## SET TASK
Copy out the records verbatim, beginning at the first line and continuing through the line with "1320 80 3 2 - 1.2", both ends included.

# # # #

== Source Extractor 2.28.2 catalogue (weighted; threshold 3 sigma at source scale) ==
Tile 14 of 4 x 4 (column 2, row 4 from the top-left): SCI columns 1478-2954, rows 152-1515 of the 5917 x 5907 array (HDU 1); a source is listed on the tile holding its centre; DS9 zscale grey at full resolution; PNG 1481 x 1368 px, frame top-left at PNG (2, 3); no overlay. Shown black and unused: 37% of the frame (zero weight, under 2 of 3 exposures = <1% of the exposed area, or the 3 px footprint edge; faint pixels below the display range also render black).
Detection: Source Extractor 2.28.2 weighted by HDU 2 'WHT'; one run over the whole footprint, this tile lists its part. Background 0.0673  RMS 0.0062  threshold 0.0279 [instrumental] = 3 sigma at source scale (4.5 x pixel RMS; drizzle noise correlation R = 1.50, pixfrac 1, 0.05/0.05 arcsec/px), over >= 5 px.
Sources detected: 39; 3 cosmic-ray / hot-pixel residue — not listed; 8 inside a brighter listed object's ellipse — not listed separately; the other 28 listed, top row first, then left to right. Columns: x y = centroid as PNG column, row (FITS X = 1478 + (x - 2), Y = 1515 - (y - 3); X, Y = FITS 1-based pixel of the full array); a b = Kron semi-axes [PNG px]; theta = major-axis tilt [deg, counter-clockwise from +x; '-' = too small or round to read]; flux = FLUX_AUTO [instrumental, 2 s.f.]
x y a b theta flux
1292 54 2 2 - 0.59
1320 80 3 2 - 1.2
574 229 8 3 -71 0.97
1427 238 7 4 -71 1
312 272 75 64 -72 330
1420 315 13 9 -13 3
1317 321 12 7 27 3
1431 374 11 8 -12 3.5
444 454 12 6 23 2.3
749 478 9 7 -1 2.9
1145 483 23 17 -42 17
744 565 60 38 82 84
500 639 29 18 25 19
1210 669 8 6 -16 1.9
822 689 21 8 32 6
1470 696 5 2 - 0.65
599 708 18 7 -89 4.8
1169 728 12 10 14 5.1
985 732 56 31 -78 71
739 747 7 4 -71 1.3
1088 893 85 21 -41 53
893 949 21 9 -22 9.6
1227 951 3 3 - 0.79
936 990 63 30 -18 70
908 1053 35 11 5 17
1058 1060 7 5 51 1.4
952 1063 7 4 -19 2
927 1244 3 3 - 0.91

# # # #

## EXERCISE OUTPUT
== Source Extractor 2.28.2 catalogue (weighted; threshold 3 sigma at source scale) ==
Tile 14 of 4 x 4 (column 2, row 4 from the top-left): SCI columns 1478-2954, rows 152-1515 of the 5917 x 5907 array (HDU 1); a source is listed on the tile holding its centre; DS9 zscale grey at full resolution; PNG 1481 x 1368 px, frame top-left at PNG (2, 3); no overlay. Shown black and unused: 37% of the frame (zero weight, under 2 of 3 exposures = <1% of the exposed area, or the 3 px footprint edge; faint pixels below the display range also render black).
Detection: Source Extractor 2.28.2 weighted by HDU 2 'WHT'; one run over the whole footprint, this tile lists its part. Background 0.0673  RMS 0.0062  threshold 0.0279 [instrumental] = 3 sigma at source scale (4.5 x pixel RMS; drizzle noise correlation R = 1.50, pixfrac 1, 0.05/0.05 arcsec/px), over >= 5 px.
Sources detected: 39; 3 cosmic-ray / hot-pixel residue — not listed; 8 inside a brighter listed object's ellipse — not listed separately; the other 28 listed, top row first, then left to right. Columns: x y = centroid as PNG column, row (FITS X = 1478 + (x - 2), Y = 1515 - (y - 3); X, Y = FITS 1-based pixel of the full array); a b = Kron semi-axes [PNG px]; theta = major-axis tilt [deg, counter-clockwise from +x; '-' = too small or round to read]; flux = FLUX_AUTO [instrumental, 2 s.f.]
x y a b theta flux
1292 54 2 2 - 0.59
1320 80 3 2 - 1.2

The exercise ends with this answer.